About a year after Vermont became a state, some of the Green Mountain Boys built Dunklee Pond Dam on Tenney Brook in Rutland City. Vermonts earliest dams were built to provide power for mills which often were central to the communities that developed around them, and Dunklee Pond Dam was no different. The dam originally served as a linseed oil mill for cooking food and manufacturing solvents and paints.

As time passed, the Dunklee Pond Dam went on to power a sawmill, pencil factory, and was used for ice-harvesting for summer refrigeration in the late 1800s and early 1900s before the advent of electric refrigeration in the 1920s. The Rutland High School hockey team also practiced and played games on Dunklee Pond in the late 1800s. Over the years, locals also used Dunklee Pond dam for swimming and fishing, picnics, wading, boating, and wildlife.

However, Dunklee Pond dam wasnt meant to last forever, and it certainly wasnt designed to withstand 229 years of use with little maintenance. There are 1,200 known dams in Vermont and many, like Dunklee Pond dam, no longer serve a useful purpose.

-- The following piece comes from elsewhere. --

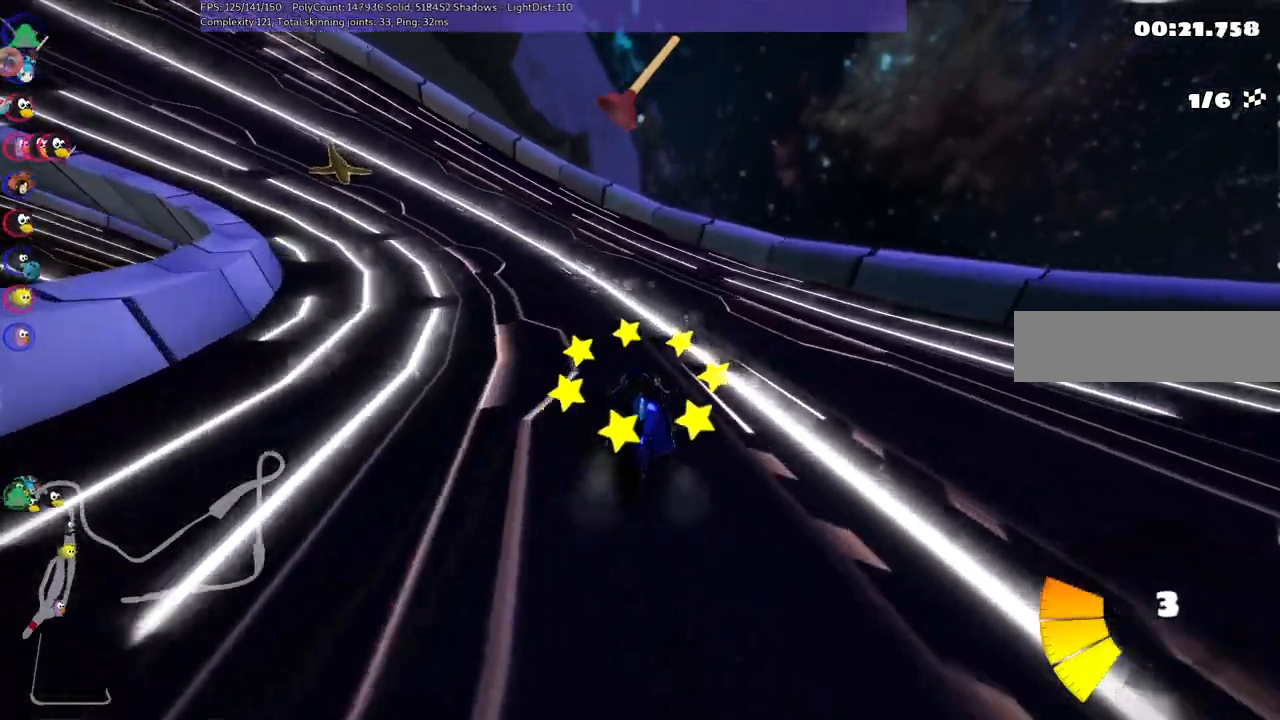
{"keys": [], "events": []}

Today, the defunct Dunklee Pond dam threatens public safety in Rutland City and along the Route 7 travel corridor.

The Vermont Department of Environmental Conservation (DEC) is partnering with the dam owners, city staff and the Vermont River Conservancy to remove the dam to alleviate flooding in Rutland and along Route 7. City and State Officials removed parts of the dam on Oct. 30, 2019, just before the Halloween Storm which helped to avoid a catastrophic failure. The full dam removal is slated for 2020 or 2021. The engineering design for the full dam removal is funded by the Vermont Ecosystem Restoration Program with a grant to the Vermont River Conservancy. The full removal will reduce future flood risks and costs in the community while also restoring the floodplain and wetlands and remediating adverse stream impacts.

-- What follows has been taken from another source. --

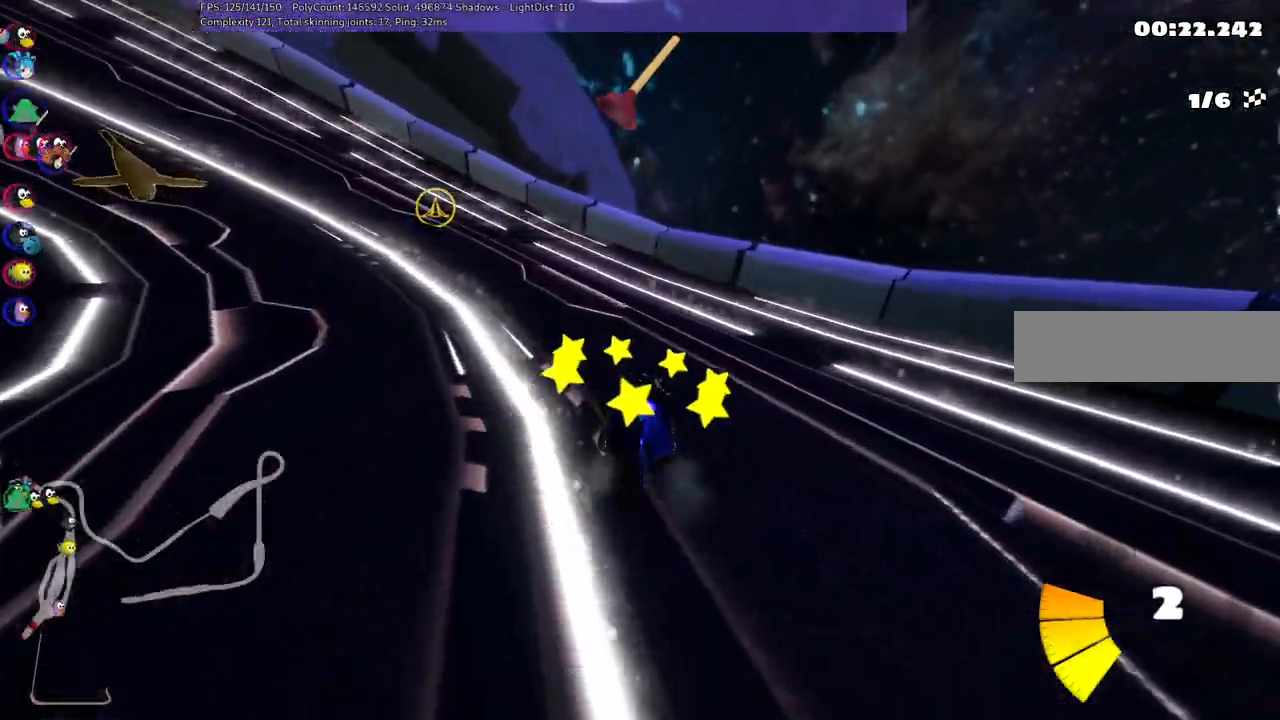
{"keys": [], "events": []}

Obsolete dams obstruct the natural flow of rivers by causing sediment to build up behind the dam and retaining wall. The Dunklee dam had a low-level outlet that was periodically opened to flush out the impounded sediments at various times in the past. Those historic efforts unintentionally flushed fish and aquatic organisms downstream, which harmed the stream ecosystem. Defunct dams also raise the elevation of flood water and increase water temperature, further harming fish and wildlife. Removing the Dunklee dam will return Tenney Brook to its natural biological state, creating a healthy river community of plants, fish and animals.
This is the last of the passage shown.